[記事]
════════════════

霊 性 部
ダセラ祭御講話
今回は、1998年9月25日、ダセラ祭期間中の、7日間にわたるヴェーダの儀式の初日に行われたスワミの御講話の一部をご紹介します。今年も例年通り7日間連続でスワミの御講話がありましたが、今年は五大価値を中心としたお話でした。このときの一連の御講話が、今年中に翻訳出版される予定になっています。
誕生も死もないアートマ
誕生や死があるのは肉体だけです。アートマ(真我)には、誕生も死もありません。
それには始まりもなければ終わりもありません。それはすべてに浸透している永遠のブラフマです。ブラフマとは誰でしょう? それは、書物に描写されているような、4つの頭を持った存在ではありません。ブラフマとは果てしない広がりです。皆さんはどこを見ても、ブラフマを見るばかりです。この果てしない愛の広がりは神です。
『私の身体』という感覚は、愛が制限されることであり、それは死を意味します。ですから、皆さんは愛を広げなければなりません。皆さんの愛は、家族や親戚のみに限定されるべきではありません。
数学では、1+1+1+1=4です。1が足されるか引かれるかによって、数字が増えたり減ったりします。しかし、霊的数学においては、アートマ+アートマ+アートマは、再びアートマになります。それは増えたり減ったりすることがありません。アートマの最初の名前は『私』です。ヴェーダは、『私はブラフマンである』と宣言しています。この『私』こそが、神の最初の名前です。この『私』を知ることは、真理の道に従うことによって、初めて可能になるのです。
過ちは見る目の中にある
この世界には、真理のみが存在しているのであって、過ちは存在していません。もし皆さんが過ちを見つけたとすれば、その過ちは見る目の中にあるのであって、世界の中にあるのではありません。青い色眼鏡をかければ、世界は青い色に見えます。赤い色眼鏡をかければ、周りがすべて赤く見えるでしょう。欠陥は、世界にあるのではなく、眼鏡の色にあるのです。宇宙の原理は神そのものです。ですから、すべてを神として、深く尊敬しなさい。すべてを神として愛しなさい。そうすれば、憎しみや敵意の入り込む隙がありません。この世のあらゆる混乱の原因は何でしょう? それは平等心の欠如です。平等心を通して、初めて愛を育てることができるのです。
愛の化身である皆さん!
この7日間の儀式の中では、7種類の様式の礼拝が執り行われます。私たちはそれを、『サプタハ(7日間の行事の意味)』と呼んでいます。『サプタハ』を行うことの意義は何でしょう? この『7』という数字は、数零学の中では非常に大切な数です。音楽においては7つの音(サプタ スヴァラ)があります。また、7つの海があり、7人の聖賢と、7つの色と、7つの世界があります。それらはすべて私たちの中にあります。あなた以外のものは存在しないのです。

════════════════

[提供データ]

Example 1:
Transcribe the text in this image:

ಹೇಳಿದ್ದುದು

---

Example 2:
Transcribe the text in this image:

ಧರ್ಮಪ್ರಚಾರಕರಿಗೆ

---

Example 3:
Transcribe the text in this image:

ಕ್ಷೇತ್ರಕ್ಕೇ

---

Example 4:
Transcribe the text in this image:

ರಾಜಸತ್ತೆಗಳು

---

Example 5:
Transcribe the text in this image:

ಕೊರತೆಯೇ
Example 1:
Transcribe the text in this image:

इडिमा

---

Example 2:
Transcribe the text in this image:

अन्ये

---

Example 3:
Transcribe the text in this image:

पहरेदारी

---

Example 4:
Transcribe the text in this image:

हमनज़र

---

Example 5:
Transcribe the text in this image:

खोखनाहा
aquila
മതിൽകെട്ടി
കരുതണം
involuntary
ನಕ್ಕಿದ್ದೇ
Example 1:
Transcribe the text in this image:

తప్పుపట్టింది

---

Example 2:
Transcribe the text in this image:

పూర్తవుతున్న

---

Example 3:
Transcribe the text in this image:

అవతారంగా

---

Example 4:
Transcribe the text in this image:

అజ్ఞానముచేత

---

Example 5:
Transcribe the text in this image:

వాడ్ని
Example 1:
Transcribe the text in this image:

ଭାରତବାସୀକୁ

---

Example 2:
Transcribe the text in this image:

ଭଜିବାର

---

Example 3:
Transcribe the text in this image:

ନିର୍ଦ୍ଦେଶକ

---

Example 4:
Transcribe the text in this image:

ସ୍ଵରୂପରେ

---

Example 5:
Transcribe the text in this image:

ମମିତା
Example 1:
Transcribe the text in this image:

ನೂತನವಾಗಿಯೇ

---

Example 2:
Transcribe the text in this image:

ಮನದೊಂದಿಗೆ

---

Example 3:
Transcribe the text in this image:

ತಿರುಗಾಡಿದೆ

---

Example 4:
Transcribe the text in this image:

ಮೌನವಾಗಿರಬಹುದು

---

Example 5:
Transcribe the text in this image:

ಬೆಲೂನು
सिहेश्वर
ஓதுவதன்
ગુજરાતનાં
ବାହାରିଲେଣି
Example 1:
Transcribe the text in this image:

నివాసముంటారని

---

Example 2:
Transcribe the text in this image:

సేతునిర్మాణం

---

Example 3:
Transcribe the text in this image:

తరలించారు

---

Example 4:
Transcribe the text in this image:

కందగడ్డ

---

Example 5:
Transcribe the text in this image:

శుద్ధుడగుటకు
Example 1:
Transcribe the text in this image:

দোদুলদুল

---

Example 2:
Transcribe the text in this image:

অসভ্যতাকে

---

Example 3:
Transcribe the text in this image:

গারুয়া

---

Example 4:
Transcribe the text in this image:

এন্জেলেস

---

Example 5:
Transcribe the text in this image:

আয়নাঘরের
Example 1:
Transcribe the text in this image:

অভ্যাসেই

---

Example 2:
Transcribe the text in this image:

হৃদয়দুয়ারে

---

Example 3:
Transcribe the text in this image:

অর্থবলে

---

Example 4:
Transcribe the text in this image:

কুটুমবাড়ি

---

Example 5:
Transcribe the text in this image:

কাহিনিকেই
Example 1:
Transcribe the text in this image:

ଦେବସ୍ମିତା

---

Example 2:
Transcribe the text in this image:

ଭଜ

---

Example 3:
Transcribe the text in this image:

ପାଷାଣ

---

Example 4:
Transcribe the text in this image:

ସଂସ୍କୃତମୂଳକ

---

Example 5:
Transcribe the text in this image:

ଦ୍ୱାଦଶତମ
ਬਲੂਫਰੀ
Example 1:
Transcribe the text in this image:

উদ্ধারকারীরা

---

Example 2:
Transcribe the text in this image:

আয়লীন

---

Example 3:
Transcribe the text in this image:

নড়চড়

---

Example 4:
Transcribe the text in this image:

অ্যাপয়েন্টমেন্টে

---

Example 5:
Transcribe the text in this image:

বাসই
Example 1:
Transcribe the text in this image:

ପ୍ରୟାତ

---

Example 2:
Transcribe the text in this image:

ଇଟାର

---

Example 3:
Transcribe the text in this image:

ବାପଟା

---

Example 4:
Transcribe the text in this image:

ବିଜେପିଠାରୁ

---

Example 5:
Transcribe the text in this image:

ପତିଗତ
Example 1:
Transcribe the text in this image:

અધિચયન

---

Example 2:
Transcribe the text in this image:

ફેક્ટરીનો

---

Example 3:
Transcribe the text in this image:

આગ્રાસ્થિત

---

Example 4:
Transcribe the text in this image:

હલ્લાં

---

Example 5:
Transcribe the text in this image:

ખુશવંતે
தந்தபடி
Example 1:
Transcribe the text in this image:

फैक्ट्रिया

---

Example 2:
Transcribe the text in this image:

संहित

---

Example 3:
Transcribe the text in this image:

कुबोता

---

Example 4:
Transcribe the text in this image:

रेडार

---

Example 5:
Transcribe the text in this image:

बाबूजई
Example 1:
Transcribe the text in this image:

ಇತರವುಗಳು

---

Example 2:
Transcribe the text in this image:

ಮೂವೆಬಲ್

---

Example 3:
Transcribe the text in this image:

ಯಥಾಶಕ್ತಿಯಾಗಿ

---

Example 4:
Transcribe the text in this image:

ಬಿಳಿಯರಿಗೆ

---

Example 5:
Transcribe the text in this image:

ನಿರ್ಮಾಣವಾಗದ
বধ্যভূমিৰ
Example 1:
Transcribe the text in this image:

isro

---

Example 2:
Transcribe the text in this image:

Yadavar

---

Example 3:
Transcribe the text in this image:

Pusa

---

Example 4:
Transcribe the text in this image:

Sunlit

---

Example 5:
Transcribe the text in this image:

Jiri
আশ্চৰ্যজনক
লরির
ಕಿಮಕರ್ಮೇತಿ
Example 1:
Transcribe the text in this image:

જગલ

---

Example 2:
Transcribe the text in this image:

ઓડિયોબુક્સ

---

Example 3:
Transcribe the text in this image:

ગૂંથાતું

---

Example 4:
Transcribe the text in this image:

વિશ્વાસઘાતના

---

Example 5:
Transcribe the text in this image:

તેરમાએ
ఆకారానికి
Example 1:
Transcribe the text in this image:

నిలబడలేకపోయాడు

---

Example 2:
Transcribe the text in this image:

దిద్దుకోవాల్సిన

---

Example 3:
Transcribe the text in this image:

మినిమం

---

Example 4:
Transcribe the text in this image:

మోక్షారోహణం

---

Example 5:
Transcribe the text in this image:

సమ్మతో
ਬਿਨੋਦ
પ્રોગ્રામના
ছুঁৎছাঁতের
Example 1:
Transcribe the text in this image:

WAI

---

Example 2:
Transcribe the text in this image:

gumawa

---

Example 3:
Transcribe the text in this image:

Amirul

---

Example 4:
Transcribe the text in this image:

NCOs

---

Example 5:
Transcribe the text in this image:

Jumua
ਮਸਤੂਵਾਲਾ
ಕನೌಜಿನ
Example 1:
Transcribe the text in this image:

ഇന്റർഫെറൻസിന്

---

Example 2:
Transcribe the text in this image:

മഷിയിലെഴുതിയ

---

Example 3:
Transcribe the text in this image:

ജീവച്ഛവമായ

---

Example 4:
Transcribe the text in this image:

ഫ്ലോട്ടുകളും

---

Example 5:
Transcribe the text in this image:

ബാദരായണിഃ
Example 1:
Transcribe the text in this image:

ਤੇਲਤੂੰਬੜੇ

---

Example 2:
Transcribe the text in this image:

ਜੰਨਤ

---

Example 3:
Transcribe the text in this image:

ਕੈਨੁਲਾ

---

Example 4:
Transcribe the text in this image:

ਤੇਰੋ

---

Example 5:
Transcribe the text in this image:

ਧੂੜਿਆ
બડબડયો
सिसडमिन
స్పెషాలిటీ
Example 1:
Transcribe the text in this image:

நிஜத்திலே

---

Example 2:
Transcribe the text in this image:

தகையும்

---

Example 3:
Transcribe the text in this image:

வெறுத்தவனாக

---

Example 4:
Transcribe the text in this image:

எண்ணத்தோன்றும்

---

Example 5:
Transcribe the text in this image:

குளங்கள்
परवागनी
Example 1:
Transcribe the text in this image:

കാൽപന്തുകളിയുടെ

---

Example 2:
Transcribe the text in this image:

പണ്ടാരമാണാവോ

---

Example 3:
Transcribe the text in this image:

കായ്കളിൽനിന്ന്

════════════════

[課題一覧]
A. 次の(i)〜(iii)は記事の内容と合っていますか?それぞれ「はい」か「いいえ」で答え、判断の決め手となる記事の語句をそのまま引用してください。
(i) アートマには誕生も死もない。
(ii) 霊的数学では、アートマにアートマを足すと数が増える。
(iii) この世のあらゆる混乱の原因は平等心の欠如である。
B. 提供データの行のうち、冒頭から「ರಾಜಸತ್ತೆಗಳು」を含む行までを、1行につき1つの文字列とするJSONリストとして書き表してください。空行は含めないでください。

[想定解答]
A.
(i) はい:「アートマ(真我)には、誕生も死もありません。」
(ii) いいえ:「アートマ+アートマ+アートマは、再びアートマになります。それは増えたり減ったりすることがありません。」
(iii) はい:「この世のあらゆる混乱の原因は何でしょう? それは平等心の欠如です。」

B.
[
  "Example 1:",
  "Transcribe the text in this image:",
  "ಹೇಳಿದ್ದುದು",
  "---",
  "Example 2:",
  "Transcribe the text in this image:",
  "ಧರ್ಮಪ್ರಚಾರಕರಿಗೆ",
  "---",
  "Example 3:",
  "Transcribe the text in this image:",
  "ಕ್ಷೇತ್ರಕ್ಕೇ",
  "---",
  "Example 4:",
  "Transcribe the text in this image:",
  "ರಾಜಸತ್ತೆಗಳು"
]